You Paid For It: IG reports slam two state agencies
Five state workers racked-up thousands of dollars in improper travel expenses using taxpayer-funded vehicles, according to a pair of reports issued Wednesday by the Office of the New York State Inspector General (IG).
The State Liquor Authority (SLA) permitted three high-ranking employees, including its former chairman, to make lengthy round-trip commutes to work at a cost of $20,000 per year in gas alone, according to the report. A separate report found that an administrative assistant in the Department of Environmental Conservation (DEC) wrongfully commuted to work in a state vehicle at a yearly taxpayer expense of more than $1,600.
"Taxpayers shouldn't foot the bill for extensive commuting," Inspector General Joseph Fisch said in a statement. "Use of state vehicles must be in the best interest of the state and should never be regarded as a personal perk."
STATE LIQUOR AUTHORITY
Ignoring a memo from the governor's office and warnings from his own agency's general counsel, then-SLA Chairman Daniel Boyle failed to report his commuting mileage as taxable income, the report found. Boyle told the IG that he was "always working on the agency's behalf" and was never given "clear guidance" on vehicle use.
The report also slammed the SLA for improperly paying $29,000 to then-Director of Enforcement Daniel Malay for commuting between Albany and Onondaga Counties.
Malay's second-in-command, Assistant Director of Enforcement Peter Person, used a state vehicle to commute nearly 600 miles between his Essex County home and his Manhattan office on weekends, the report found. Person, whose travel logs were allegedly riddled with errors, also drove the vehicle to a relative's Long Island home on weekdays racking up another 56,000 miles in 2008, the report found.
An SLA investigator, whose name was not released, used a state car to commute between the Capital Region and New York City, the report found. The 41,000 miles cost taxpayers $5,500 in gas.
A woman who answered the telephone at the SLA's New York City office said that Boyle, Malay, and Person are no longer employed by the SLA. She directed CBS 6 to the authority's Albany office.
SLA spokesman Bill Crowley said, "The State Liquor Authority is reviewing the Inspector General's report and his recommendations. The SLA, under the new leadership of Chairman [Dennis] Rosen, has already begun making changes to its policies and procedures regarding the use of state vehicles to ensure all employees are in compliance with both agency policy and all applicable laws."
DEPARTMENT OF ENVIRONMENTAL CONSERVATION
A separate report from the IG found that Leslie Woolsey, an administrative assistant in the DEC's Long Island City workstation, violated agency policy by commuting 900 miles to and from work each month in a state vehicle.

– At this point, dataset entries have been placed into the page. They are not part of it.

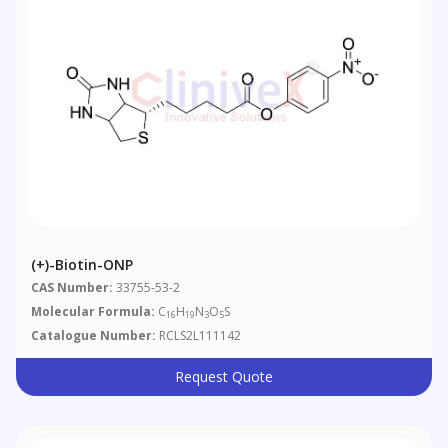
(+)-Biotin-ONP
CAS Number:
33755-53-2
Molecular Formula:
C
H
N
O
S
16
19
3
5
Catalogue Number:
RCLS2L111142
Request Quote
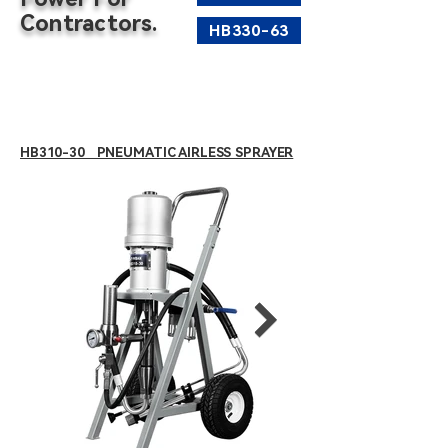
Contractors.
HB330-63
HB310-30 PNEUMATIC AIRLESS SPRAYER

Woolsey had been granted use of the vehicle following the terrorist attacks of Sept. 11, 2001 in order to work with law enforcement and fellow DEC staffers, but she kept the vehicle for personal use through 2006 even after her work schedule had returned to normal, the report found. The IG's statement said that her mileage reports were incomplete, and that she "failed to report the value of her perk on her W-2 form."
Her supervisors, then-Regional Operations Supervisor Gary St. Clair and his successor Robert McDonald, were aware of Woolsey's actions and permitted them to continue, the report found.
Woolsey did not return a CBS 6 phone call, but DEC spokeswoman Maureen Wren noted that the agency has already begun implementing policy changes to prevent a recurrence.
NEXT STEPS
The IG forwarded the reports to the New York State Department of Taxation and Finance "for review of the unclaimed fringe benefits," according to the statement.
The DEC and SLA concurred with the IG's findings and agreed to tighten its policies and enforcement, it said.